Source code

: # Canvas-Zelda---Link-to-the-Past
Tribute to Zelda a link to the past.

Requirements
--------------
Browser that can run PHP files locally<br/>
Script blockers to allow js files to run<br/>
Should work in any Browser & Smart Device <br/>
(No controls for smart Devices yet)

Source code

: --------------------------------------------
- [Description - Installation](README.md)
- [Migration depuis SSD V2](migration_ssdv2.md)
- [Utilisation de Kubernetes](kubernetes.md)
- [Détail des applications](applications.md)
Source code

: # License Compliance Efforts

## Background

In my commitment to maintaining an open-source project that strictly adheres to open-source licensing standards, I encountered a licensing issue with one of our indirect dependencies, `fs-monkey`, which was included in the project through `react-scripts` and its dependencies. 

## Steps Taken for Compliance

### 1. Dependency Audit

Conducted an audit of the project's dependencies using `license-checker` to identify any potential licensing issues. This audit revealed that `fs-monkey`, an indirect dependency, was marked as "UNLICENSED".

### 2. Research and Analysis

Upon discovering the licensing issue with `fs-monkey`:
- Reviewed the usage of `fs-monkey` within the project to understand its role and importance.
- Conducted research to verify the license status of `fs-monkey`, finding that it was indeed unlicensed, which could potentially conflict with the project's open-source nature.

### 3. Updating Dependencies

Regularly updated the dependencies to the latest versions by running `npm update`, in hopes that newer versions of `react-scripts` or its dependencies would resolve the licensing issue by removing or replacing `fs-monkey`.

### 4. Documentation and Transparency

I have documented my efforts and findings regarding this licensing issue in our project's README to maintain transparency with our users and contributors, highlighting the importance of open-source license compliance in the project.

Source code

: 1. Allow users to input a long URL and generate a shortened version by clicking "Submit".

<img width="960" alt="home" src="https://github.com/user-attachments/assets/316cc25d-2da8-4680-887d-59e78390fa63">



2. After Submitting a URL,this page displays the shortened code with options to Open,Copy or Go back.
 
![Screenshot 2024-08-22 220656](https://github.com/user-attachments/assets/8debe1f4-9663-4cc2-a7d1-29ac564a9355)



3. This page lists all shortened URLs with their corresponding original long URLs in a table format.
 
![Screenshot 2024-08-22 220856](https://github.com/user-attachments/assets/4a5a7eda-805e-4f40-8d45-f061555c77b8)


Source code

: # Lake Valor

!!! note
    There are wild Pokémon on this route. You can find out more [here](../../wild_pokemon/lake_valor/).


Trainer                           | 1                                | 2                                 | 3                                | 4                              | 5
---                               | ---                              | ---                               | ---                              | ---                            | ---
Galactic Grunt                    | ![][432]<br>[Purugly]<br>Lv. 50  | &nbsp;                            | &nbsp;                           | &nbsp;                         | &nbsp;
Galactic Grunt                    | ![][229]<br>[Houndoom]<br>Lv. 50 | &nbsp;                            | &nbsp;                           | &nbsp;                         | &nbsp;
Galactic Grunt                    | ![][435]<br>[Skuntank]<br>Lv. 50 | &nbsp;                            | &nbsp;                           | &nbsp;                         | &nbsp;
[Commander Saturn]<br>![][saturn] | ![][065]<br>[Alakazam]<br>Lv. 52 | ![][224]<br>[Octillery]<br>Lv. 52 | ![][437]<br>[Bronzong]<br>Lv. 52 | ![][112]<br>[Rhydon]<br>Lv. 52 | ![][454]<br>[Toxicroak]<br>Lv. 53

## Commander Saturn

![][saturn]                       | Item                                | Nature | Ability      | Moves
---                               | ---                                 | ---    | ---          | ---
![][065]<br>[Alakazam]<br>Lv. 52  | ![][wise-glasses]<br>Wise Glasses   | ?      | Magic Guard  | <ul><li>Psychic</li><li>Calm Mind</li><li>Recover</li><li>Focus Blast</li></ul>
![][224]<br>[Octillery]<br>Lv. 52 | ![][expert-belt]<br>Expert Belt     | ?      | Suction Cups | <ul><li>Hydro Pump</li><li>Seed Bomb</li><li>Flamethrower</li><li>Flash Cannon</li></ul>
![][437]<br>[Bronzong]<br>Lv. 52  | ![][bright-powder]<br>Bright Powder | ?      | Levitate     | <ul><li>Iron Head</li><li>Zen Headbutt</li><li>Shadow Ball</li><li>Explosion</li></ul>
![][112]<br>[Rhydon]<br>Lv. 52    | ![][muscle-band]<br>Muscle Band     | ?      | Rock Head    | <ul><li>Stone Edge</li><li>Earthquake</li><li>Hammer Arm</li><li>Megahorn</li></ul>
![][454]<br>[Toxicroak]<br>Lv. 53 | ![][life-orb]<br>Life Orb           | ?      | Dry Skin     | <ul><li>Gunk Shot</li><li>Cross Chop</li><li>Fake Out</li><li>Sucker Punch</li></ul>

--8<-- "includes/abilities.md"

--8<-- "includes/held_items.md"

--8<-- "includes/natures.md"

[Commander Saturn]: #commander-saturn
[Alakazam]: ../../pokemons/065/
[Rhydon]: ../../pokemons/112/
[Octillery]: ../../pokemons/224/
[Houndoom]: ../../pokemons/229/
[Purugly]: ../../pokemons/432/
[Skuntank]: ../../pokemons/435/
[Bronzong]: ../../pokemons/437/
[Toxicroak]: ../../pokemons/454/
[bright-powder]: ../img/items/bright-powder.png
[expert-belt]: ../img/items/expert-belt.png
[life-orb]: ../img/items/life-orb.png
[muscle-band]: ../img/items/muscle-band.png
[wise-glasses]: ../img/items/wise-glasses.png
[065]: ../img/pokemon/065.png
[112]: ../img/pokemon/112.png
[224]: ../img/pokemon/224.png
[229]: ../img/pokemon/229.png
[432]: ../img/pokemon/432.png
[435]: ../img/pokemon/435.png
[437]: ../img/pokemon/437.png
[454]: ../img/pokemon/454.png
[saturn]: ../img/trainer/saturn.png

What you need to do
Please update the material above by replacing each "license-checker" with "license-report", leaving everything else unchanged.

Answer below
Source code

: # Canvas-Zelda---Link-to-the-Past
Tribute to Zelda a link to the past.

Requirements
--------------
Browser that can run PHP files locally<br/>
Script blockers to allow js files to run<br/>
Should work in any Browser & Smart Device <br/>
(No controls for smart Devices yet)

Source code

: --------------------------------------------
- [Description - Installation](README.md)
- [Migration depuis SSD V2](migration_ssdv2.md)
- [Utilisation de Kubernetes](kubernetes.md)
- [Détail des applications](applications.md)
Source code

: # License Compliance Efforts

## Background

In my commitment to maintaining an open-source project that strictly adheres to open-source licensing standards, I encountered a licensing issue with one of our indirect dependencies, `fs-monkey`, which was included in the project through `react-scripts` and its dependencies. 

## Steps Taken for Compliance

### 1. Dependency Audit

Conducted an audit of the project's dependencies using `license-report` to identify any potential licensing issues. This audit revealed that `fs-monkey`, an indirect dependency, was marked as "UNLICENSED".

### 2. Research and Analysis

Upon discovering the licensing issue with `fs-monkey`:
- Reviewed the usage of `fs-monkey` within the project to understand its role and importance.
- Conducted research to verify the license status of `fs-monkey`, finding that it was indeed unlicensed, which could potentially conflict with the project's open-source nature.

### 3. Updating Dependencies

Regularly updated the dependencies to the latest versions by running `npm update`, in hopes that newer versions of `react-scripts` or its dependencies would resolve the licensing issue by removing or replacing `fs-monkey`.

### 4. Documentation and Transparency

I have documented my efforts and findings regarding this licensing issue in our project's README to maintain transparency with our users and contributors, highlighting the importance of open-source license compliance in the project.

Source code

: 1. Allow users to input a long URL and generate a shortened version by clicking "Submit".

<img width="960" alt="home" src="https://github.com/user-attachments/assets/316cc25d-2da8-4680-887d-59e78390fa63">



2. After Submitting a URL,this page displays the shortened code with options to Open,Copy or Go back.
 
![Screenshot 2024-08-22 220656](https://github.com/user-attachments/assets/8debe1f4-9663-4cc2-a7d1-29ac564a9355)



3. This page lists all shortened URLs with their corresponding original long URLs in a table format.
 
![Screenshot 2024-08-22 220856](https://github.com/user-attachments/assets/4a5a7eda-805e-4f40-8d45-f061555c77b8)


Source code

: # Lake Valor

!!! note
    There are wild Pokémon on this route. You can find out more [here](../../wild_pokemon/lake_valor/).


Trainer                           | 1                                | 2                                 | 3                                | 4                              | 5
---                               | ---                              | ---                               | ---                              | ---                            | ---
Galactic Grunt                    | ![][432]<br>[Purugly]<br>Lv. 50  | &nbsp;                            | &nbsp;                           | &nbsp;                         | &nbsp;
Galactic Grunt                    | ![][229]<br>[Houndoom]<br>Lv. 50 | &nbsp;                            | &nbsp;                           | &nbsp;                         | &nbsp;
Galactic Grunt                    | ![][435]<br>[Skuntank]<br>Lv. 50 | &nbsp;                            | &nbsp;                           | &nbsp;                         | &nbsp;
[Commander Saturn]<br>![][saturn] | ![][065]<br>[Alakazam]<br>Lv. 52 | ![][224]<br>[Octillery]<br>Lv. 52 | ![][437]<br>[Bronzong]<br>Lv. 52 | ![][112]<br>[Rhydon]<br>Lv. 52 | ![][454]<br>[Toxicroak]<br>Lv. 53

## Commander Saturn

![][saturn]                       | Item                                | Nature | Ability      | Moves
---                               | ---                                 | ---    | ---          | ---
![][065]<br>[Alakazam]<br>Lv. 52  | ![][wise-glasses]<br>Wise Glasses   | ?      | Magic Guard  | <ul><li>Psychic</li><li>Calm Mind</li><li>Recover</li><li>Focus Blast</li></ul>
![][224]<br>[Octillery]<br>Lv. 52 | ![][expert-belt]<br>Expert Belt     | ?      | Suction Cups | <ul><li>Hydro Pump</li><li>Seed Bomb</li><li>Flamethrower</li><li>Flash Cannon</li></ul>
![][437]<br>[Bronzong]<br>Lv. 52  | ![][bright-powder]<br>Bright Powder | ?      | Levitate     | <ul><li>Iron Head</li><li>Zen Headbutt</li><li>Shadow Ball</li><li>Explosion</li></ul>
![][112]<br>[Rhydon]<br>Lv. 52    | ![][muscle-band]<br>Muscle Band     | ?      | Rock Head    | <ul><li>Stone Edge</li><li>Earthquake</li><li>Hammer Arm</li><li>Megahorn</li></ul>
![][454]<br>[Toxicroak]<br>Lv. 53 | ![][life-orb]<br>Life Orb           | ?      | Dry Skin     | <ul><li>Gunk Shot</li><li>Cross Chop</li><li>Fake Out</li><li>Sucker Punch</li></ul>

--8<-- "includes/abilities.md"

--8<-- "includes/held_items.md"

--8<-- "includes/natures.md"

[Commander Saturn]: #commander-saturn
[Alakazam]: ../../pokemons/065/
[Rhydon]: ../../pokemons/112/
[Octillery]: ../../pokemons/224/
[Houndoom]: ../../pokemons/229/
[Purugly]: ../../pokemons/432/
[Skuntank]: ../../pokemons/435/
[Bronzong]: ../../pokemons/437/
[Toxicroak]: ../../pokemons/454/
[bright-powder]: ../img/items/bright-powder.png
[expert-belt]: ../img/items/expert-belt.png
[life-orb]: ../img/items/life-orb.png
[muscle-band]: ../img/items/muscle-band.png
[wise-glasses]: ../img/items/wise-glasses.png
[065]: ../img/pokemon/065.png
[112]: ../img/pokemon/112.png
[224]: ../img/pokemon/224.png
[229]: ../img/pokemon/229.png
[432]: ../img/pokemon/432.png
[435]: ../img/pokemon/435.png
[437]: ../img/pokemon/437.png
[454]: ../img/pokemon/454.png
[saturn]: ../img/trainer/saturn.png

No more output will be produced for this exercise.